**Verständnis prüfen**.
• A. Übersetzen Sie aus der Konzertkritik den Satz „Er trieb voran und forderte kraftvolle Dynamik ein.“ ins Englische.
• B. Entnehmen Sie der Konzertkritik wortgetreu die Stelle von „Bravouröses Konzert der“ bis einschließlich „die Brandenburgischen Konzerte.“.

**Bereitgestellter Text**.
++++++++++++++++++++

Bravouröses Konzert der "Berliner Barock Solisten" im Dillinger Saardom

Musikfestspiele Saar : Swinging Bach ohne Betulichkeit

Die „Berliner Barock Solisten“ gaben im Saardom die Brandenburgischen Konzerte.

Musikfestspiel-Chef Bernhard Leonardy hatte eingangs einen weiteren Höhepunkt des Festivals versprochen. Weltliche, höfische Musik im Saardom von Johann Sebastian Bach, zur Bewerbung um die Gunst des Markgrafen von Brandenburg. Doch Bach hatte keinen Erfolg. Dafür aber zählen die sechs Concerti grossi, die später den Namen „Brandenburgische Konzerte“ erhielten, heute zum Erfolgreichsten in Bachs Instrumentalschaffen. Dafür waren die „ Berliner Barock Solisten“ angereist.

Reinhard Goebel, ihr künstlerischer Leiter ist profunder Spezialist für Musik des 17. und 18. Jahrhunderts. Er brennt für die Musik. Und seine Musiker brennen mit ihm. Je näher man am Geschehen war, umso deutlicher wurde das Geben und Nehmen, die klangliche Differenzierung, die in der gewaltigen Über­akustik des Kirchenraumes nur schwer zu realisieren war. Alle Mitwirkenden sind exzellente Solisten, stellvertretend seien genannt der Konzertmeister Martin Funda, der in fast allen Konzerten auf Violine oder Violino piccolo seine konzertanten Aufgaben virtuos löste und Léon Berben, nicht nur routinierter Continuo-Cembalist, sondern auch makelloser Solist in Nr.5 mit ihrem abenteuerlichen Laufwerk.

Bis auf Violone, Gamben und Cembalo wird auf modernen Instrumenten gestrichen und geblasen, was temperament- und klangvollere Interpretationen ermöglicht. Goebel realisierte seine progressiven Tempo-Vorstellungen wie auch saftiges, ungeglättetes, hörbar handwerkliches Musizieren. Er trieb voran und forderte kraftvolle Dynamik ein. Dass die zarten Gamben in Nr.6 etwas ins Hintertreffen gerieten, nahm er wohl in Kauf. Krönender Abschluss wurde die Nr.2, mit den fein ziselierten Trompeten-Girlanden des unübertrefflichen Reinhold Friedrich, dem quirligen Concertino aus Flauto dolce, Oboe und Violine und dem Tutti aller Streicher. Überwältigender Beifall für Swinging Bach ohne museale Betulichkeit. Erfrischend, hinreißend.

++++++++++++++++++++

**Datenauszug**.
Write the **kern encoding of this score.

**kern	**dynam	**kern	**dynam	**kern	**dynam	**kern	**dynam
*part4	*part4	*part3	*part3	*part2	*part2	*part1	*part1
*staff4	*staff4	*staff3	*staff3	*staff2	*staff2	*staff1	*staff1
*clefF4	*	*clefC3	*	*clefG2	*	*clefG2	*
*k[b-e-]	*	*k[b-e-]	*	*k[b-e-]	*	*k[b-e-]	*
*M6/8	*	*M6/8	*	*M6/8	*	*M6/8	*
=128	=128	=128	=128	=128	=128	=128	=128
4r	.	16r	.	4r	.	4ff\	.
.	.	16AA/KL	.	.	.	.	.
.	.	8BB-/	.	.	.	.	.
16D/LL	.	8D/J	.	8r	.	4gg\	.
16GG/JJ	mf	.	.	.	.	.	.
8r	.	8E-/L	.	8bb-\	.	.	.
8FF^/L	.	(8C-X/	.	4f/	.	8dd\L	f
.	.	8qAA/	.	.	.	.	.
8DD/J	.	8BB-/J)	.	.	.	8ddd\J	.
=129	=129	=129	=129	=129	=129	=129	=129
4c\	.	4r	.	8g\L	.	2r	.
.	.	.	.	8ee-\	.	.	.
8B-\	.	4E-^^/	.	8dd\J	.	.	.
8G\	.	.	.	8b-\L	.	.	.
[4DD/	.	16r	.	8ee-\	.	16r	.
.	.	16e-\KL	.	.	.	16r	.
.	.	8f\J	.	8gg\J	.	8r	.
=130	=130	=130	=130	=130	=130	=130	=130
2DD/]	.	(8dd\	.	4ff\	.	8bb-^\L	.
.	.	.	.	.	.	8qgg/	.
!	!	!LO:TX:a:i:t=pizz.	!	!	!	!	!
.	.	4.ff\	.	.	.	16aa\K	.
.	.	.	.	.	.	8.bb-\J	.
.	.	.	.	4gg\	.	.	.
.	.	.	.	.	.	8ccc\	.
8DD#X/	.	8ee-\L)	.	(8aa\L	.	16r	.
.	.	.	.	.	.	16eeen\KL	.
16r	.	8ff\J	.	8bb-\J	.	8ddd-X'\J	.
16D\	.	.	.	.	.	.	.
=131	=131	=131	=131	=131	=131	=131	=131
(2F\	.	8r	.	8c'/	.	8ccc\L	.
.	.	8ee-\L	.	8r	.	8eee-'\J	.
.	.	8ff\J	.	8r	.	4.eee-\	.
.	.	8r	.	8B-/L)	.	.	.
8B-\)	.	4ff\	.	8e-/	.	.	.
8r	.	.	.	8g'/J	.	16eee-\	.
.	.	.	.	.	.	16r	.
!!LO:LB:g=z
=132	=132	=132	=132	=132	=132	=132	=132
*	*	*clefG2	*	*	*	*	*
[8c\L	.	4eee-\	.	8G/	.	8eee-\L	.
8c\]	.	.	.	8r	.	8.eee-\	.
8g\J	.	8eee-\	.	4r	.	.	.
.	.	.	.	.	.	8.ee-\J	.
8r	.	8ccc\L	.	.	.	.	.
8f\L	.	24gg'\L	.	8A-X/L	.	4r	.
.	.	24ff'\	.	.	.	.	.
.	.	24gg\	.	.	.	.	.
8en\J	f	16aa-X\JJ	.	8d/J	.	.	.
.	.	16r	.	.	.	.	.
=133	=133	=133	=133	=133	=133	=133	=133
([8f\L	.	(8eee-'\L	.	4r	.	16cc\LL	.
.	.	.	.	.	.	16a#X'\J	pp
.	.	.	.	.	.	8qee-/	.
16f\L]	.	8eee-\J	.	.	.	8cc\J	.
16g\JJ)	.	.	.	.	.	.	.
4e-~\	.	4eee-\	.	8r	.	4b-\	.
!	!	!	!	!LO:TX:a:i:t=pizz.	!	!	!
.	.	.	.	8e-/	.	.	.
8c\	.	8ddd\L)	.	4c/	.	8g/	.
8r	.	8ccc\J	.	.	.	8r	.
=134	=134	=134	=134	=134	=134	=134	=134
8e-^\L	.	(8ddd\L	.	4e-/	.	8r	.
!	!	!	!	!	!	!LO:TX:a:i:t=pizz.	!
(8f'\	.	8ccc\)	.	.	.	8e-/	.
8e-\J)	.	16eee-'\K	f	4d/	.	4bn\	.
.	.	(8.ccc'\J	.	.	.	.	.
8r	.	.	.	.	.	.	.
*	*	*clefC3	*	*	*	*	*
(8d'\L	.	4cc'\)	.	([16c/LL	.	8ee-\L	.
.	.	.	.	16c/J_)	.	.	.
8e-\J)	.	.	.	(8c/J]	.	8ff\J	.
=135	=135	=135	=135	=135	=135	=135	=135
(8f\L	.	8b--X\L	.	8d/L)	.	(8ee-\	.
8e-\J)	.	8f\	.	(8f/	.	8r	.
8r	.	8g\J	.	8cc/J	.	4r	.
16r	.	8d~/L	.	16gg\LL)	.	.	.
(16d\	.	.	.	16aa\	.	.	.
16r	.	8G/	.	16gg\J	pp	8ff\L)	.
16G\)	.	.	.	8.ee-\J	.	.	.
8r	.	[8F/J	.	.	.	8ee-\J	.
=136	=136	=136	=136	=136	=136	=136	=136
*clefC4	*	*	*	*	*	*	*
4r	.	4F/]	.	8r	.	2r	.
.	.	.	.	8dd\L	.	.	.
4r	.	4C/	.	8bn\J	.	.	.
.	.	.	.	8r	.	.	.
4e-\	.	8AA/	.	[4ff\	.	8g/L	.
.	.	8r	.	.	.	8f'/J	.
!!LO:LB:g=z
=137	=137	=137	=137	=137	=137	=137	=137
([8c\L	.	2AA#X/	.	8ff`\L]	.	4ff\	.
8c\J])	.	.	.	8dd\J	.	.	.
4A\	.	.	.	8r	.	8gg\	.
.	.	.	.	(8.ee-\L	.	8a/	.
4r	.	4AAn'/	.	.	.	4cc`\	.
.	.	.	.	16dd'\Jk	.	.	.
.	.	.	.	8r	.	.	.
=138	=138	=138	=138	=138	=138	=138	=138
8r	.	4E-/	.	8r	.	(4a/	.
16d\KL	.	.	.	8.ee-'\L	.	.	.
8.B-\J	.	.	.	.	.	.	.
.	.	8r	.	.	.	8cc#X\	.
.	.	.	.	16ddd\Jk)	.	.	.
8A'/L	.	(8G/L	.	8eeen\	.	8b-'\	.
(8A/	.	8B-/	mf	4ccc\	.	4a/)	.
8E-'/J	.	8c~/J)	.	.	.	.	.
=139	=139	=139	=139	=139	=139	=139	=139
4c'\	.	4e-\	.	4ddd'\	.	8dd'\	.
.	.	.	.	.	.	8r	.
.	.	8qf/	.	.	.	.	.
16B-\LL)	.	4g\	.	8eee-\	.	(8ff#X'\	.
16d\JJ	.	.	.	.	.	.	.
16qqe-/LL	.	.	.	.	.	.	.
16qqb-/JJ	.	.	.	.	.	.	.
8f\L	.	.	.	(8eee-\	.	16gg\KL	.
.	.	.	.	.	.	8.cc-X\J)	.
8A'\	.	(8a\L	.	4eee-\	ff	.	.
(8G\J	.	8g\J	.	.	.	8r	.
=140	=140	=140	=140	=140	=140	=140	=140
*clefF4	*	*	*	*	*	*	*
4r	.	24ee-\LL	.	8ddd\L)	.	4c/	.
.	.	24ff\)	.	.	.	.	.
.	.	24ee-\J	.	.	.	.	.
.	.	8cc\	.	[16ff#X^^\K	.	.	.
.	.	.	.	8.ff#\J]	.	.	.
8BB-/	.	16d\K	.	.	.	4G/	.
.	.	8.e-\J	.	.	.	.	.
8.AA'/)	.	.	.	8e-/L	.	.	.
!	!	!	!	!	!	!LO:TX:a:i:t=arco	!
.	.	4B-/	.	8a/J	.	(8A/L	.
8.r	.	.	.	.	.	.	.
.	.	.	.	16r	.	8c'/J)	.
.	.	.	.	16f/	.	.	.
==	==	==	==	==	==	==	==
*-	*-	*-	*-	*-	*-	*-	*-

++++++++++++++++++++

**Lösungen je Aufgabe**.
• A. He pushed forward and demanded powerful dynamics.

• B.
Bravouröses Konzert der "Berliner Barock Solisten" im Dillinger Saardom

Musikfestspiele Saar : Swinging Bach ohne Betulichkeit

Die „Berliner Barock Solisten“ gaben im Saardom die Brandenburgischen Konzerte.